TASK INSTRUCTIONS
Reproduce the material word for word, from its first line through the line with "Aug 7, 4:00 PM EDT", including both.

Start of Block

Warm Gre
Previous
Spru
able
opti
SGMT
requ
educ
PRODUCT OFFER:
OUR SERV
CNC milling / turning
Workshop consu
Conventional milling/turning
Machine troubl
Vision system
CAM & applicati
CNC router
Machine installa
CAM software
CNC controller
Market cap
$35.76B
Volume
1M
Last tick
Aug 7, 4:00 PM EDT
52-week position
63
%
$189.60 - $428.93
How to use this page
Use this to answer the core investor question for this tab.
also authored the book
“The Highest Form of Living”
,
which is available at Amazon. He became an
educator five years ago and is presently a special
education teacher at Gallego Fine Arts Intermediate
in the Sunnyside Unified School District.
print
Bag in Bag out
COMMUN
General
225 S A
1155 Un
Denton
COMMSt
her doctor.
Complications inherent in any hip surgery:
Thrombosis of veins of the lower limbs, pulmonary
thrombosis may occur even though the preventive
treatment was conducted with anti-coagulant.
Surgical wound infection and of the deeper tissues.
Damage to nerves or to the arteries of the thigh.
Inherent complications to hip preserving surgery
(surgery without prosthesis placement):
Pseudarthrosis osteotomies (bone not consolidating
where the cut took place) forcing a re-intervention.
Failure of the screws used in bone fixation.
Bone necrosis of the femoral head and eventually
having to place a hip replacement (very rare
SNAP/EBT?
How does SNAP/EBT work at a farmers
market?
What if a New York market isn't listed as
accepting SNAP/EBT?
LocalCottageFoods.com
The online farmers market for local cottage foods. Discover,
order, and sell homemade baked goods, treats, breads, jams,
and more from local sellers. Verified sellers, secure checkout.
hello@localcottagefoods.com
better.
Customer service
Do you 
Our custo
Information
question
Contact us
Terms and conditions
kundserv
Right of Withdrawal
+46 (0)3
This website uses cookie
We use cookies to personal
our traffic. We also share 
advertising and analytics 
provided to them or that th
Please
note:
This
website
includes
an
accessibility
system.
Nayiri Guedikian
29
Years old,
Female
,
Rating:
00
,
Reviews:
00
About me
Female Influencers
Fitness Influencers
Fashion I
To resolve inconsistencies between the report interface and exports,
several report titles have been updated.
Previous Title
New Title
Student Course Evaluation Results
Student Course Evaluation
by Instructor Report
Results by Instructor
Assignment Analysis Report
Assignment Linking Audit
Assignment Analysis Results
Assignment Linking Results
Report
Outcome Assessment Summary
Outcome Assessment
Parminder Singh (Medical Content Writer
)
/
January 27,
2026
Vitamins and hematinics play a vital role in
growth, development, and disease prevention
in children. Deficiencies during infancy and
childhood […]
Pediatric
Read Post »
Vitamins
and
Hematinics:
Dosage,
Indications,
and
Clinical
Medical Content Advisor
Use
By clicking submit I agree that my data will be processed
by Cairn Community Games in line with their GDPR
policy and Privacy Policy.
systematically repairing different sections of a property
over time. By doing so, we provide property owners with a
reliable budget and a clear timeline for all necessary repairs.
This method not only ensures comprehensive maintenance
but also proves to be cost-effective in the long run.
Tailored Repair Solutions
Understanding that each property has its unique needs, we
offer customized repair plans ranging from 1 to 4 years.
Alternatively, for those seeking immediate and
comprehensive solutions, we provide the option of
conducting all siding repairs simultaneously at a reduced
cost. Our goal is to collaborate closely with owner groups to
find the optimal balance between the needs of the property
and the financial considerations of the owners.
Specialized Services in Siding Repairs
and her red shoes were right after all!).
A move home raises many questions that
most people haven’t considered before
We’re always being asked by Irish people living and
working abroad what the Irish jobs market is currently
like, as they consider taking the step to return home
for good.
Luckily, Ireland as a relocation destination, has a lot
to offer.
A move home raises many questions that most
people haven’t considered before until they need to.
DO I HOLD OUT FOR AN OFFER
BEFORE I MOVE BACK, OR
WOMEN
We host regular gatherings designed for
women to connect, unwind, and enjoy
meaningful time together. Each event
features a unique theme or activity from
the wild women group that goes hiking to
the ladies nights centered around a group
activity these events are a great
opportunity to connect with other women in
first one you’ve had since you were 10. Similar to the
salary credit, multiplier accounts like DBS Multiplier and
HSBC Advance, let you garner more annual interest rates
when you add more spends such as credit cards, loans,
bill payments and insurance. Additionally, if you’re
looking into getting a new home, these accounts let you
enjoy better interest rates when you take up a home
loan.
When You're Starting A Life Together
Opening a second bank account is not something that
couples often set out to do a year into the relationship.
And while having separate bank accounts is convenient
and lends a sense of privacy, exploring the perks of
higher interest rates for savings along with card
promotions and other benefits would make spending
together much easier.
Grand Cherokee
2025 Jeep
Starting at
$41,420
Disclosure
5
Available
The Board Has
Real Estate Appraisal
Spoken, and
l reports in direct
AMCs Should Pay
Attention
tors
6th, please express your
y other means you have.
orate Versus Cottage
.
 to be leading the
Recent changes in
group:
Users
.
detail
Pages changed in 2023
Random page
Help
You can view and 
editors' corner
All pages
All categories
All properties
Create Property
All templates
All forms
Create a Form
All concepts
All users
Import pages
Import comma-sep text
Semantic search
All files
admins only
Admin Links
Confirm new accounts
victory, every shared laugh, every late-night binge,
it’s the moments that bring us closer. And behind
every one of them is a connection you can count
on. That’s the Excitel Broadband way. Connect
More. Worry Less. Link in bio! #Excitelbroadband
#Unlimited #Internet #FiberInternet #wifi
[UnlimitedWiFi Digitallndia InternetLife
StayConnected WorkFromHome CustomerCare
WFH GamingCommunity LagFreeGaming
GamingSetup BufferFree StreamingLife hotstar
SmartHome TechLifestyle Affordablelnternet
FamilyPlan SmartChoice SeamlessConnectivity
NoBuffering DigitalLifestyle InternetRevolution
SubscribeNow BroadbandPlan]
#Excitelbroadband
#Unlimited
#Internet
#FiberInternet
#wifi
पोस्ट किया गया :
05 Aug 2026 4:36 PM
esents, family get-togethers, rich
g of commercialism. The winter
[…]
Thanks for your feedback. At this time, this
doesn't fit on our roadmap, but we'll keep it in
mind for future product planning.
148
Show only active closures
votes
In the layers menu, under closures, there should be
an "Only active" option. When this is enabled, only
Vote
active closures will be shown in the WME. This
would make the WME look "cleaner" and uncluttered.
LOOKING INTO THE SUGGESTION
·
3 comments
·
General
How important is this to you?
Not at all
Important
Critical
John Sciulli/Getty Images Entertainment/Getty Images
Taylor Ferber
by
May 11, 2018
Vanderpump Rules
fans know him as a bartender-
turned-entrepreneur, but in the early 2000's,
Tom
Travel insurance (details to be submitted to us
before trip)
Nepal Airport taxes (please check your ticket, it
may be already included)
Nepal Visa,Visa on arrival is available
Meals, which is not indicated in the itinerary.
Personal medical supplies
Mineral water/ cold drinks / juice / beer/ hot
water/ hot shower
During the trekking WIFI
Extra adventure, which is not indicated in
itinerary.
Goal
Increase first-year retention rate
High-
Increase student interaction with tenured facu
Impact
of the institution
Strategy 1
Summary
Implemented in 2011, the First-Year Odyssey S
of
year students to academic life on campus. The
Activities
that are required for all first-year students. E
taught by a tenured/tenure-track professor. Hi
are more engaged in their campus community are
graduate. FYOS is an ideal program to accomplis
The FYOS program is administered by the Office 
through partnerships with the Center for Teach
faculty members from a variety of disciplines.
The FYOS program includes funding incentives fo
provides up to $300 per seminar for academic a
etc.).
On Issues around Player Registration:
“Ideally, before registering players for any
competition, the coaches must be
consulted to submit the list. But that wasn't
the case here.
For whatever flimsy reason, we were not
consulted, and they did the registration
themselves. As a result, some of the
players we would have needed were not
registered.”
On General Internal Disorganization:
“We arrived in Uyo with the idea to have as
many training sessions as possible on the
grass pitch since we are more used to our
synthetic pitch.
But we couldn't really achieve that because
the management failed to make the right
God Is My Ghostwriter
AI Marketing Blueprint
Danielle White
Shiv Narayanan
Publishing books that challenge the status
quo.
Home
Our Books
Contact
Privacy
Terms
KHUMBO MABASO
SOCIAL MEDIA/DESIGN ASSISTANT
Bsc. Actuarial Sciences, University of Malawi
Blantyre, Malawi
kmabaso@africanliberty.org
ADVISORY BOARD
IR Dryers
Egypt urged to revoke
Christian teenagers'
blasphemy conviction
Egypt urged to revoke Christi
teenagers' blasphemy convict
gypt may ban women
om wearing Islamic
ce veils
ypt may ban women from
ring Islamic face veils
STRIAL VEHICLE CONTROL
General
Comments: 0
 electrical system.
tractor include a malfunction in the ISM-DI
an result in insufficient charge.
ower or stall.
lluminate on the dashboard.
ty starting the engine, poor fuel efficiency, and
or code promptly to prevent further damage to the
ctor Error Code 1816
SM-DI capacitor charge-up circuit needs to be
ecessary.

End of Block

ANSWER TO THIS PROBLEM
Warm Gre
Previous
Spru
able
opti
SGMT
requ
educ
PRODUCT OFFER:
OUR SERV
CNC milling / turning
Workshop consu
Conventional milling/turning
Machine troubl
Vision system
CAM & applicati
CNC router
Machine installa
CAM software
CNC controller
Market cap
$35.76B
Volume
1M
Last tick
Aug 7, 4:00 PM EDT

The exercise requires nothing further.